Monday, December 8, 2014

Although these rats have fooled me before and have defied death, I'd say Romeo's days are definitely numbered. He's anorexic, can barely move, and is old as hell in ratty years. 

Andy thanked me for not dumping him after he visited (I don’t know why he thought I would do that at such a time). 

After the guilt bit me on the ass after "frivolously" dumping people years ago simply because I needed to "clear my head" or "find my way" or because I "didn't need" a particular person in my life, I vowed to be a better, more devoted friend. I may get annoyed with some people at times just as they do with me, but from here on out, in order to qualify for a Jodi dumping, you must have the following traits: 

The inability to accept me as I am without trying to control, change or judge me (though this doesn't mean you can't kindly tell me the color yellow looks shitty on me). 

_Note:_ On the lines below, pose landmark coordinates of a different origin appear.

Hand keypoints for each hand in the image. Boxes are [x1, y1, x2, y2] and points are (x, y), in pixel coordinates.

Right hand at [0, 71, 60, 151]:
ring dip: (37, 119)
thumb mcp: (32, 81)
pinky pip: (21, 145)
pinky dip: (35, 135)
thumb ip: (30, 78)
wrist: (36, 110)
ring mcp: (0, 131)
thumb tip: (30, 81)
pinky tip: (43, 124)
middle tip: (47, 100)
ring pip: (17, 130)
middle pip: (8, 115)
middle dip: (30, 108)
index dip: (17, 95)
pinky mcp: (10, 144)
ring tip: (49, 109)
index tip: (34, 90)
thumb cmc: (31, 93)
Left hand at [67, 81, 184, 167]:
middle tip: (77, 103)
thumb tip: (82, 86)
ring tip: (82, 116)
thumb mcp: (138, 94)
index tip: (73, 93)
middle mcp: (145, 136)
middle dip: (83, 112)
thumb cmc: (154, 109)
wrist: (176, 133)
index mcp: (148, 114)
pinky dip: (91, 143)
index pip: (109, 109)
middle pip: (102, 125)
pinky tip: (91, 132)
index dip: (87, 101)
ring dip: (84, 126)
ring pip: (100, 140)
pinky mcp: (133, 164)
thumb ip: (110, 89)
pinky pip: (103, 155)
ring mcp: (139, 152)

The ability to lie to me. 

The willingness to use and abuse me at will to suit your own personal pleasures. 

An obvious lack of compassion and empathy should I become ill, poor, pissed, mad, sad or fearful of something be it a pack of angry wolves or the paperclip in my desk drawer. 

If you do not have any of these traits then you do not qualify for me to stick my finger down my throat and purge you out of my life. 

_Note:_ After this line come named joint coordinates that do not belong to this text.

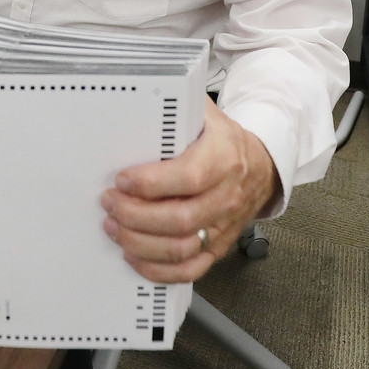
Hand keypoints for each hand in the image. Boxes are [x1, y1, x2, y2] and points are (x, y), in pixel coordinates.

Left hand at [99, 97, 280, 283]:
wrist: (259, 165)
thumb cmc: (221, 138)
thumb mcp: (203, 113)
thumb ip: (174, 109)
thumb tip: (134, 98)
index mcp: (224, 156)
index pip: (188, 176)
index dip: (150, 183)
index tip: (121, 180)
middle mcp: (227, 194)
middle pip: (179, 219)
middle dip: (135, 214)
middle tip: (109, 203)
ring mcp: (224, 225)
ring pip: (180, 247)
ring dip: (139, 242)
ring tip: (114, 226)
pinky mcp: (218, 246)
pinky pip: (190, 269)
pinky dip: (158, 270)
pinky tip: (134, 255)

So that’s basically it! I mean there are a few other things that could drive me away – making false accusations against me, becoming overly clingy/demanding, having major trust issues, which basically means you wouldn’t believe a damn thing I (or anyone else) said, or acting extremely moody/contradictory. It has always annoyed the hell out of me when people feel one way one minute, then another the next, on a constant basis, or when they can’t follow through with their word. Excessive repetitiveness gets to me at times too, when all people want to do is discuss the same damn few subjects all the time, most of which I know nothing about and probably don’t want to. It’s highly unlikely I’d let someone go for being repetitive, though. We all get hung up on certain things at times. Oh, and I could definitely do without stupidity and immaturity at times, too. 

Dreams: I had a pet snake that crawled under a friend’s chair which I pulled out. The friend ran scared anyway. I also had a puppy or a small dog and was watching a reality show where a woman met some people she’d known in her abusive childhood, and was saying she had forgiven one woman who was particularly nasty to her in school. 

In the last dream, I hadn’t seen Tom for 9 years, though I have no idea why. I asked him what his best and worst experiences were during those years. He said his best was a computer program he wrote, and his worst was a foot injury.